Direction 1: Condense the paragraph of the pull request discussion that begins "For a given MCMC sequence" into a bulleted list that keeps its main facts.
Direction 2: Print the passage of the pull request discussion starting at "If we want to" and ending at "unique PRN stream.", word for word.

Extracted text:

Adding Simulation and MultistateSimulation reporter #18

wiederm · 2024-01-10T14:23:30Z

Description

For a given MCMC sequence we want to obtain statistics, snapshots (set of specified indices) and log properties (e.g. density) for each MCMC sampler. The multistate sampler needs its reporter to provide the potential energies and state indices to calculate free energies. Additionally, the multistate sampler needs to save regular checkpoint files from which it is possible to restart the MCMC chain.

Note: This PR also contains the improved PRNG implementation. Now, the random number stream is a broadcaster in the sampler state of each MCMC move. This was necessary to ensure that random number streams were separated, which became an issue during this PR since trajectories were synchronizing.

Todos

BaseReporter class
LangevinReporter
MultistateReporter

Status

Ready to go

…timation

…ationReporter

…intainability

…tMove constructors

chrisiacovella

A few things about how we are implementing the RNG in sampler_state and I think we need to only be opening the HDF5 when writing data (and then closing when done) to avoid corrupt data and allow examination during a run

chrisiacovella · 2024-01-16T16:39:36Z

chiron/utils.py

+        cls._key = random.PRNGKey(seed)
+
+    @classmethod
+    def get_random_key(cls) -> int:


If we want to use this as a wrapper, this should also probably take in an optional number of keys to split.

But bigger question: do we want to have this separate wrapper or do we want to just keep this functionality within the SamplerState class?

I agree that there might be a better way to do this. I wanted to have a solution that (a) requires only a single random seed that the user provides for any number of SamplerState and (b) passes the responsibility for the PRN stream to the SamplerState (which then can live on different machines). This lets us reproduce (if so desired) the random numbers consistently, but also ensures that each SamplerState has an unique PRN stream.

Records:
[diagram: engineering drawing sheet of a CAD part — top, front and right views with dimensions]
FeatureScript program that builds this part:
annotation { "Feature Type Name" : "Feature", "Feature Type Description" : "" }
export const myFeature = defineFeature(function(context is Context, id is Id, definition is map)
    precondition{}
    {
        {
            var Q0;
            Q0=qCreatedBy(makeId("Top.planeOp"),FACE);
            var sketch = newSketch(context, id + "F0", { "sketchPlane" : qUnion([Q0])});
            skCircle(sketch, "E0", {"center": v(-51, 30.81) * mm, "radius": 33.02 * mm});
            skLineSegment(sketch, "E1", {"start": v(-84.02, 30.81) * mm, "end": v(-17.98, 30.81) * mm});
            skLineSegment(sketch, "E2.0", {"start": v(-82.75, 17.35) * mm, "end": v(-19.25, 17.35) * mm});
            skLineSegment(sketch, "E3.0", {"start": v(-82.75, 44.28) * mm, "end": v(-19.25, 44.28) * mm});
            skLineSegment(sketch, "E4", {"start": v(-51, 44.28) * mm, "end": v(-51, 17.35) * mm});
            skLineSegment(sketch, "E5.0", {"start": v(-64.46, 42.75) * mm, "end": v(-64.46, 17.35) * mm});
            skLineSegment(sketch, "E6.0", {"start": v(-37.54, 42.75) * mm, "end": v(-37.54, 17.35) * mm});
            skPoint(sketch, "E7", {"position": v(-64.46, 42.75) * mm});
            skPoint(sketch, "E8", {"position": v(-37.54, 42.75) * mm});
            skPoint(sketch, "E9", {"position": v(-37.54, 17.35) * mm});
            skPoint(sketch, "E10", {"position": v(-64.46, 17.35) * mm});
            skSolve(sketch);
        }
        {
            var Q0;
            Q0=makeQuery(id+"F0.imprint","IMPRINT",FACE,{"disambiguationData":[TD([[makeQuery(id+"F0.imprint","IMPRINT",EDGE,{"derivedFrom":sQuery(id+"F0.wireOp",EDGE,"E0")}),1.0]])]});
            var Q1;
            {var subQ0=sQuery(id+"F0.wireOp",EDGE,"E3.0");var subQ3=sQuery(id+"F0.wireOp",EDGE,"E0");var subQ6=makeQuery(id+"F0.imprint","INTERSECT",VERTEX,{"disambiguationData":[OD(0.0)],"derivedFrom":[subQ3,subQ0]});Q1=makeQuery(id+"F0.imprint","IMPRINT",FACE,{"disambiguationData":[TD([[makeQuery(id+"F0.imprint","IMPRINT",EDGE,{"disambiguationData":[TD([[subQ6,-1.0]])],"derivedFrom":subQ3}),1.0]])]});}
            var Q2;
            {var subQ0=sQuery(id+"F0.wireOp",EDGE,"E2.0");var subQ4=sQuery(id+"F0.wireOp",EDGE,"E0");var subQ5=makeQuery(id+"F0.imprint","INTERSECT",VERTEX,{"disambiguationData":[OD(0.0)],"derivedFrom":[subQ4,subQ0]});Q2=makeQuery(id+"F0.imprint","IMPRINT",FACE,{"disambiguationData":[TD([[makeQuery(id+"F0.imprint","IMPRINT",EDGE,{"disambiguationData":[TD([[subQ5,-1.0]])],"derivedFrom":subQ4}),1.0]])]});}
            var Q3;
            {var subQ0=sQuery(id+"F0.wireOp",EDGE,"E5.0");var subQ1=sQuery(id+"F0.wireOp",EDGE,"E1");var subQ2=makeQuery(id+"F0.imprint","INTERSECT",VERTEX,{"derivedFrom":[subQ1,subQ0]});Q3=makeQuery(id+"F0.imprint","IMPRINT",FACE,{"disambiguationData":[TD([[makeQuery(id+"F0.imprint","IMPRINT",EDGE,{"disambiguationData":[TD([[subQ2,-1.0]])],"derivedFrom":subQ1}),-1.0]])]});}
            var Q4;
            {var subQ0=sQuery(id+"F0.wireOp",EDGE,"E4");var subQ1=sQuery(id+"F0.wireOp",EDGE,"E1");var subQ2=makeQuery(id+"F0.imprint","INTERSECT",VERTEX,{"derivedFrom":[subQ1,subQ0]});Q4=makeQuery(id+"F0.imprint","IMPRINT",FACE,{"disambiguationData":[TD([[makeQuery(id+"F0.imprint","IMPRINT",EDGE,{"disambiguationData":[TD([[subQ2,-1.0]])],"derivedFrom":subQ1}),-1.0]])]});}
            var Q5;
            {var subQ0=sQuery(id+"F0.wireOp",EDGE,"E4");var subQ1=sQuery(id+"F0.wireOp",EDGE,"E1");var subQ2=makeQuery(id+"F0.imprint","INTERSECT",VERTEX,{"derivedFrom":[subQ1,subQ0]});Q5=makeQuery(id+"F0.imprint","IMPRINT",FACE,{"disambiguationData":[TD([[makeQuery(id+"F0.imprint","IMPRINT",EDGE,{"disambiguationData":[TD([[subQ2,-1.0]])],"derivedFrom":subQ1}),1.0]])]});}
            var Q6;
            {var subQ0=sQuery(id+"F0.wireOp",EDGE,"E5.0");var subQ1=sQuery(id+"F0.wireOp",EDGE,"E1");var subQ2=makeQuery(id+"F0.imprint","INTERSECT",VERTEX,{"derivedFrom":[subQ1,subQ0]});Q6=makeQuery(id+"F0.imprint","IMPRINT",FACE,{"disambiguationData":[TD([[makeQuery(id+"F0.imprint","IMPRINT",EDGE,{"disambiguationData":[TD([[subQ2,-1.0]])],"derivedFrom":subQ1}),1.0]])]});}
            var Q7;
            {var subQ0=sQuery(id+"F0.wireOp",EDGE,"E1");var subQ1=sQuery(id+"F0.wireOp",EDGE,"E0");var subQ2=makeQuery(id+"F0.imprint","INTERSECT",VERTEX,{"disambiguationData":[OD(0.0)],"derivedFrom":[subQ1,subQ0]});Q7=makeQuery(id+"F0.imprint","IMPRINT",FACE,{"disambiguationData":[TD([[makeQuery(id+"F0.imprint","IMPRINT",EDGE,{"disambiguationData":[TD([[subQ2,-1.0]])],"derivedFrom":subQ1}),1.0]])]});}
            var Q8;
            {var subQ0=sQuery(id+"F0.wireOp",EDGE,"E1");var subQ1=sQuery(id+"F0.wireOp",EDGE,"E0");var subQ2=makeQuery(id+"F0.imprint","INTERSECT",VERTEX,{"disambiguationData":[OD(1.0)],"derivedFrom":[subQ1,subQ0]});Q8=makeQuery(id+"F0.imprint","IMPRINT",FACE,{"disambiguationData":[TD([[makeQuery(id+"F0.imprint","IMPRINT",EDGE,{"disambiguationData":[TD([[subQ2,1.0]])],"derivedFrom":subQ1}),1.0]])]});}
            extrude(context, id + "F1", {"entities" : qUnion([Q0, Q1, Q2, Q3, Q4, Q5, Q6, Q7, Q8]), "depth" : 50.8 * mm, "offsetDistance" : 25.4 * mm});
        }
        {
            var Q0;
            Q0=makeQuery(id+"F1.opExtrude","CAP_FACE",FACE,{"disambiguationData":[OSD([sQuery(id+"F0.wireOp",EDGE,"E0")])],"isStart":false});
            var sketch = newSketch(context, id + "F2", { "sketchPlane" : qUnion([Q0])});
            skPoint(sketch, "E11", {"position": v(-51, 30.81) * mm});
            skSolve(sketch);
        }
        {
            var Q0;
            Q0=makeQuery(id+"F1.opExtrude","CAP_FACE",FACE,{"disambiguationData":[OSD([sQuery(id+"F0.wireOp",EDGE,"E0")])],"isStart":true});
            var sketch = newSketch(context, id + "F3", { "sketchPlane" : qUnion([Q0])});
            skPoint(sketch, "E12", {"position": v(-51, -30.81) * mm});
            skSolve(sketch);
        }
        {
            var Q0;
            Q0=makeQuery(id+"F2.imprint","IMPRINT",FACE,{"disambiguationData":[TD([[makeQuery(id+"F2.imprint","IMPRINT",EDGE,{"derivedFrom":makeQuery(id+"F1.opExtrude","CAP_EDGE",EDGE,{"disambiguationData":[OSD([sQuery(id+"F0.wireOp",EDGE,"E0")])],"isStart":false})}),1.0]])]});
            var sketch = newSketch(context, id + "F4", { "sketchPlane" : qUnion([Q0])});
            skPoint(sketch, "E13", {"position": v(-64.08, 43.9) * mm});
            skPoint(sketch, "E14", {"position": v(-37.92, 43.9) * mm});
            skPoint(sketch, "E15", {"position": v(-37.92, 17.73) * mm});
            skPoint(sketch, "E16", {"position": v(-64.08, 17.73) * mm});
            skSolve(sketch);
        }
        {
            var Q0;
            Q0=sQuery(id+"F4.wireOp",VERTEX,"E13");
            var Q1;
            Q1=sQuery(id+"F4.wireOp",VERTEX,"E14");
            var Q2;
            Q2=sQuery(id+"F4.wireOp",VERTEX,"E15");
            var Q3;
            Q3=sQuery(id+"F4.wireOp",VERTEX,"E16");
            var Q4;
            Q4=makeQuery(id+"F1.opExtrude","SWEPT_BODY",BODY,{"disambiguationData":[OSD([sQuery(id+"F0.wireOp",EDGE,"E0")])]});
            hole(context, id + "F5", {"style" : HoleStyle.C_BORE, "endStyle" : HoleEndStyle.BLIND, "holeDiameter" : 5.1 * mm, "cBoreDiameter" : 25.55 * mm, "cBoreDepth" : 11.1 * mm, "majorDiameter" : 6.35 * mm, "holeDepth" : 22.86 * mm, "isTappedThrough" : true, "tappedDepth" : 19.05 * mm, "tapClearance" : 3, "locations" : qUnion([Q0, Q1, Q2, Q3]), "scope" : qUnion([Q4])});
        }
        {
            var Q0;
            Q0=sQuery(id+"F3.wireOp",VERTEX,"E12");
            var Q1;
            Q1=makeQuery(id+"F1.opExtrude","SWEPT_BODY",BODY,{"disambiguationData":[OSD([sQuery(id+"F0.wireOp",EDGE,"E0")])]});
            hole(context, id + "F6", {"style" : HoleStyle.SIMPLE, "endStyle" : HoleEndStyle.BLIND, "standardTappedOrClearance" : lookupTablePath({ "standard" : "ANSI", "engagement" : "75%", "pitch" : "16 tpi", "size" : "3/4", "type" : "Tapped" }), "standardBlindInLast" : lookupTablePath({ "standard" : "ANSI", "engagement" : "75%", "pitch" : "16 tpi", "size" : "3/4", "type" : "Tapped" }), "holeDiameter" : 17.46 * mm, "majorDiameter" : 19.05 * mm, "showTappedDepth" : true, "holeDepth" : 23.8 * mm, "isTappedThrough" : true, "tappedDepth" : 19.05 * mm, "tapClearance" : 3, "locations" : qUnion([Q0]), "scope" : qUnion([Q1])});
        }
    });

Expected answer 1:
- For each MCMC sampler in a given MCMC sequence, the goal is to obtain statistics, snapshots (a set of specified indices), and logged properties such as density.
- The multistate sampler's reporter must provide potential energies and state indices so that free energies can be calculated.
- The multistate sampler must also save regular checkpoint files from which the MCMC chain can be restarted.

Expected answer 2:
If we want to use this as a wrapper, this should also probably take in an optional number of keys to split.

But bigger question: do we want to have this separate wrapper or do we want to just keep this functionality within the SamplerState class?

I agree that there might be a better way to do this. I wanted to have a solution that (a) requires only a single random seed that the user provides for any number of SamplerState and (b) passes the responsibility for the PRN stream to the SamplerState (which then can live on different machines). This lets us reproduce (if so desired) the random numbers consistently, but also ensures that each SamplerState has an unique PRN stream.